The United States District Court for the Northern District of California issued its highly anticipated decision in the Ed O’Bannon case on August 8, 2014. The Court ruled in favor of the plaintiffs, a class consisting of current and former college student-athletes who filed suit in 2009, concluding that the NCAA’s rules which prohibit payment to student-athletes are an unreasonable restraint on trade, and thus violate federal antitrust law. In so finding, the Court issued injunctions prohibiting the NCAA from enforcing certain of its rules:
…the Court will enjoin the NCAA from enforcing any rules or bylaws that would prohibit its member schools and conferences from offering their FBS football or Division I basketball recruits a limited share of the revenues generated from the use of their names, images, and likenesses in addition to a full grant-in-aid. The injunction will not preclude the NCAA from implementing rules capping the amount of compensation that may be paid to student-athletes while they are enrolled in school; however, the NCAA will not be permitted to set this cap below the cost of attendance…

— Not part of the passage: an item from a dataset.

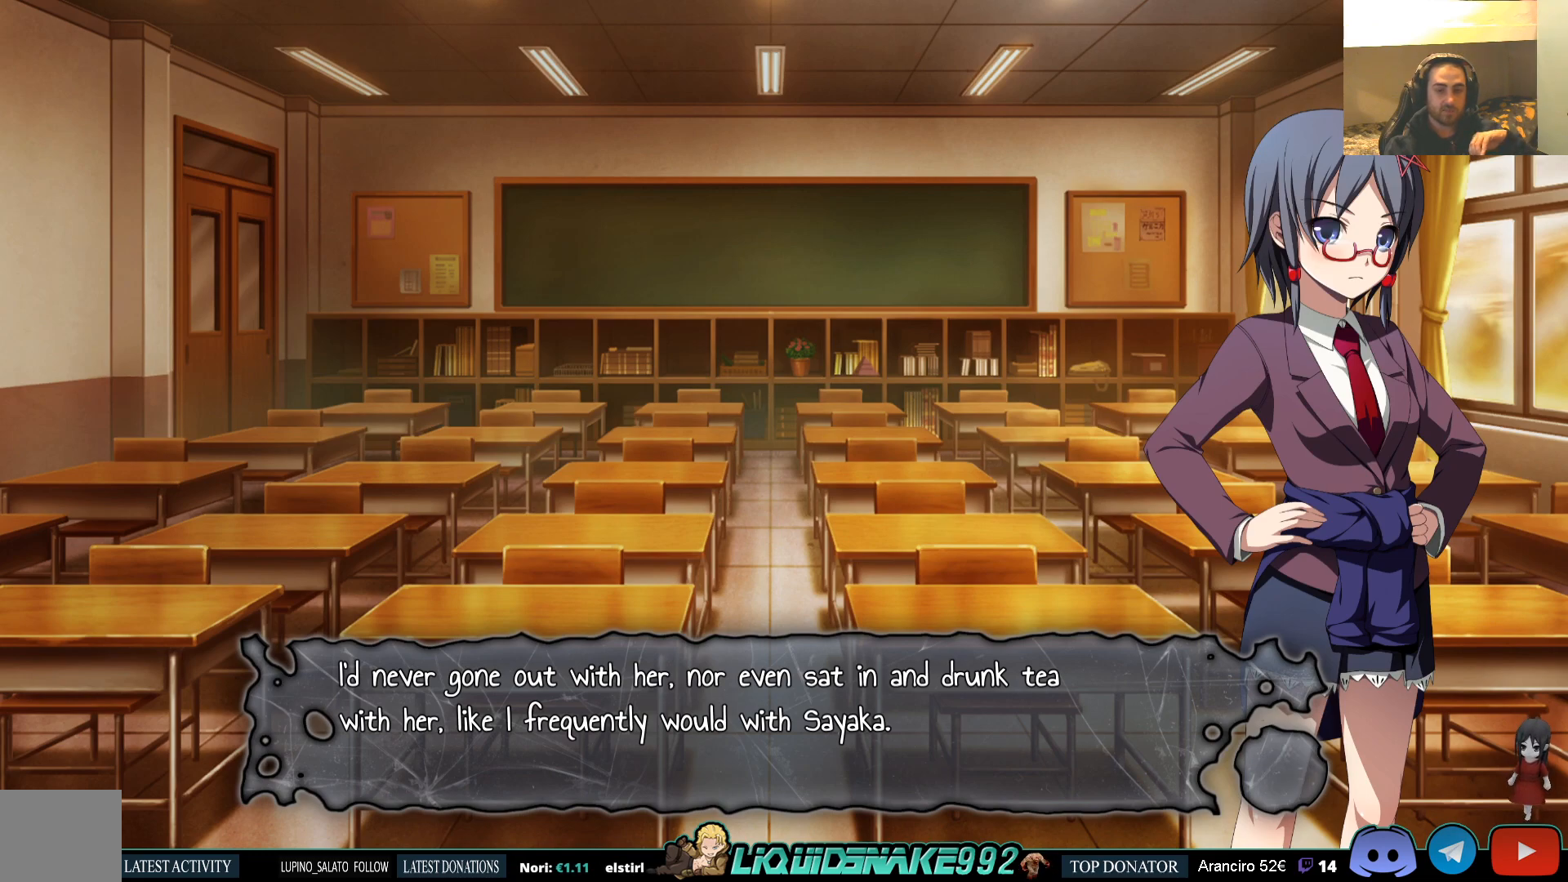
{"buttons": [], "left_stick": "center", "right_stick": "center", "events": []}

The injunction will also prohibit the NCAA from enforcing any rules to prevent its member schools and conferences from offering to deposit a limited share of licensing revenue in trust for their FBS football and Division I basketball recruits, payable when they leave school or their eligibility expires. Although the injunction will permit the NCAA to set a cap on the amount of money that may be held in trust, it will prohibit the NCAA from setting a cap of less than five thousand dollars (in 2014 dollars) for every year that the student-athlete remains academically eligible to compete.
Notably, the injunction does not preclude the NCAA from continuing to enforce its other existing rules, including those prohibiting student-athletes from endorsing commercial products. The Court’s decision, which came one day after the NCAA voted to afford schools in its major conferences additional autonomy to, among other things, increase the value of scholarships, will not affect prospective student-athletes who enroll prior to July 1, 2016. Yesterday, the NCAA filed a request with the Court seeking clarification regarding the effective date. The NCAA has announced that it will appeal the decision. Among the multitude of questions raised by this decision are (1) the likelihood and prospects of future antitrust challenges against the NCAA’s other amateurism based rules, (2) how the potential compensation of student-athletes will impact recruiting and competitive balance in college athletics, (3) how any significant compensation of student-athletes will impact athletic department and non-revenue generating sports’ budgets and, potentially, threaten the continued existence of non-revenue generating sports, and (4) the Title IX and other regulatory impact of any resulting changes in athletic department offerings. Only time will tell how these and others specific questions stemming from this decision will be answered, but at this point it is clear that the game has changed for the NCAA and its longstanding principles of amateurism.